The Department of Defense’s top policy chief Aug. 28 announced an extensive reorganization that will affect several senior Pentagon arms control and nonproliferation positions.

Undersecretary of Defense for Policy Eric Edelman, who announced the reorganization, told reporters that its purpose is to reorient the policy department to better confront global terrorism. He said that the organization had been revamped to improve interagency coordination with the Department of State and the National Security Council as well as interactions with joint regional combatant commanders and countries overseas.

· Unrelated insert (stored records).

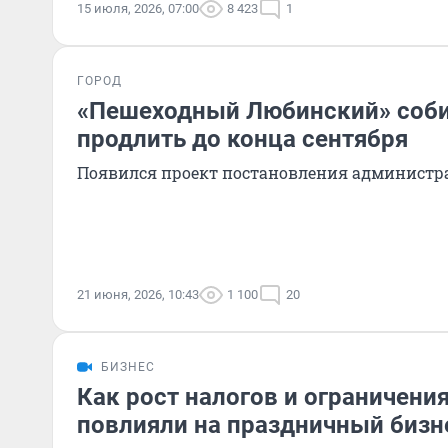
15 июля, 2026, 07:00
8 423
1
ГОРОД
«Пешеходный Любинский» соб
продлить до конца сентября
Появился проект постановления администр
21 июня, 2026, 10:43
1 100
20
БИЗНЕС
Как рост налогов и ограничени
повлияли на праздничный бизн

Under the new structure, the assistant secretary of defense for international security policy (ISP), currently Peter C. W. Flory, will be known as the assistant secretary of defense for global affairs. This new assistant secretary will have some of the same responsibilities as the predecessor position, but also some different ones.

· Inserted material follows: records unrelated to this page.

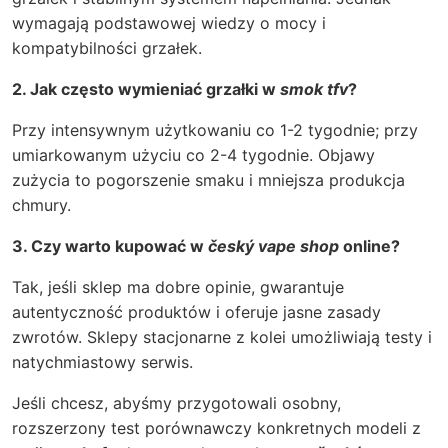
wymagają podstawowej wiedzy o mocy i
kompatybilności grzałek.
2. Jak często wymieniać grzałki w
smok tfv
?
Przy intensywnym użytkowaniu co 1-2 tygodnie; przy
umiarkowanym użyciu co 2-4 tygodnie. Objawy
zużycia to pogorszenie smaku i mniejsza produkcja
chmury.
3. Czy warto kupować w
český vape shop
online?
Tak, jeśli sklep ma dobre opinie, gwarantuje
autentyczność produktów i oferuje jasne zasady
zwrotów. Sklepy stacjonarne z kolei umożliwiają testy i
natychmiastowy serwis.
Jeśli chcesz, abyśmy przygotowali osobny,
rozszerzony test porównawczy konkretnych modeli z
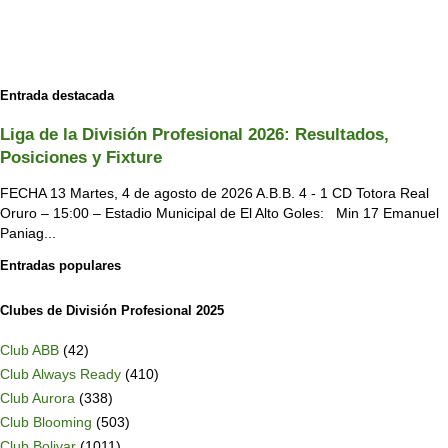
Entrada destacada
Liga de la División Profesional 2026: Resultados,
Posiciones y Fixture
FECHA 13 Martes, 4 de agosto de 2026 A.B.B. 4 - 1 CD Totora Real
Oruro – 15:00 – Estadio Municipal de El Alto Goles: Min 17 Emanuel
Paniag...
Entradas populares
Clubes de División Profesional 2025
Club ABB
(42)
Club Always Ready
(410)
Club Aurora
(338)
Club Blooming
(503)
Club Bolivar
(1011)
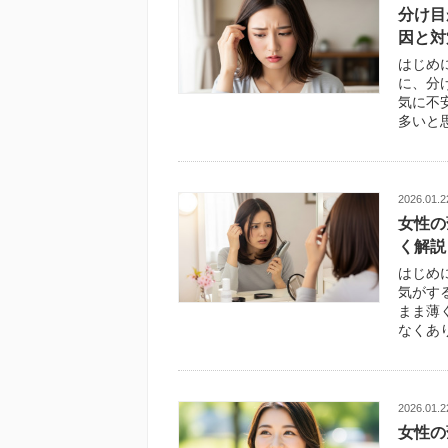
分け目
因と対
はじめ
に、分
気に不
多いと思
2026.01.2
女性の
く解説
はじめ
気がす
まま薄
なくあ
2026.01.2
女性の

For example, the new assistant secretary will work closely with the deputy undersecretary for technology security policy, who will report directly both to the new assistant secretary and to Edelman’s office. The deputy undersecretary will still have the Defense Technology Security Administration (DTSA) in his or her bailiwick. DTSA handles export controls and several nonproliferation duties, in addition to working with the State Department on cooperative threat reduction (CTR) initiatives with Russia and other countries. The deputy undersecretary post has been vacant since Lisa Bronson left the Defense Department in August 2005, and Edelman said the Pentagon has yet to come up with a candidate to fill the position.

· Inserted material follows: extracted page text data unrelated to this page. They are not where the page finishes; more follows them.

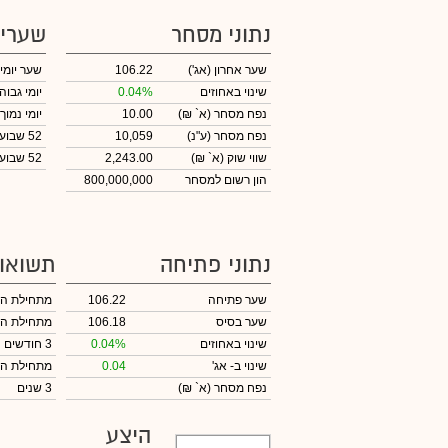
נתוני מסחר
שערי
שער אחרון
(אג')
106.22
שער יומי
שינוי באחוזים
0.04%
יומי גבוה
נפח מסחר
(א` ₪)
10.00
יומי נמוך
נפח מסחר
(ע"נ)
10,059
52 שבועות גבוה
שווי שוק
(א` ₪)
2,243.00
52 שבועות נמוך
הון רשום למסחר
800,000,000
נתוני פתיחה
תשואו
שער פתיחה
106.22
מתחילת ה
שער בסיס
106.18
מתחילת ה
שינוי באחוזים
0.04%
3 חודשים
שינוי
ב- אג'
0.04
מתחילת ה
נפח מסחר
(א` ₪)
3 שנים
היצע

Once Bronson’s replacement is finally chosen, he or she will supervise a new deputy assistant secretary of defense for counternarcotics, counterproliferation, and global threats. In the current organization, counterproliferation falls under the assistant secretary of defense for special operations and low intensity conflict (SOLIC). The reorganization would also place the negotiations policy office, which conducts CTR negotiations and helps represent the department in arms control negotiations, under this new deputy assistant secretary.

The reorganization would shift responsibility for overseeing nuclear policy planning and nuclear deterrence from ISP to SOLIC. Replacing the forces policy office would be a new strategic capabilities office. Edelman said the office would be responsible not only for continuing with the administration’s effort to remake the nuclear triad but also for managing efforts to develop new precision strike capabilities and moving forward with missile defenses. The shift puts the policy office in line with efforts by Gen. James Cartwright, commander of Strategic Command, to reshape the role of nuclear weapons in U.S. deterrence strategy.

Departmental changes should begin Oct. 1 and are scheduled for completion March 1, 2007.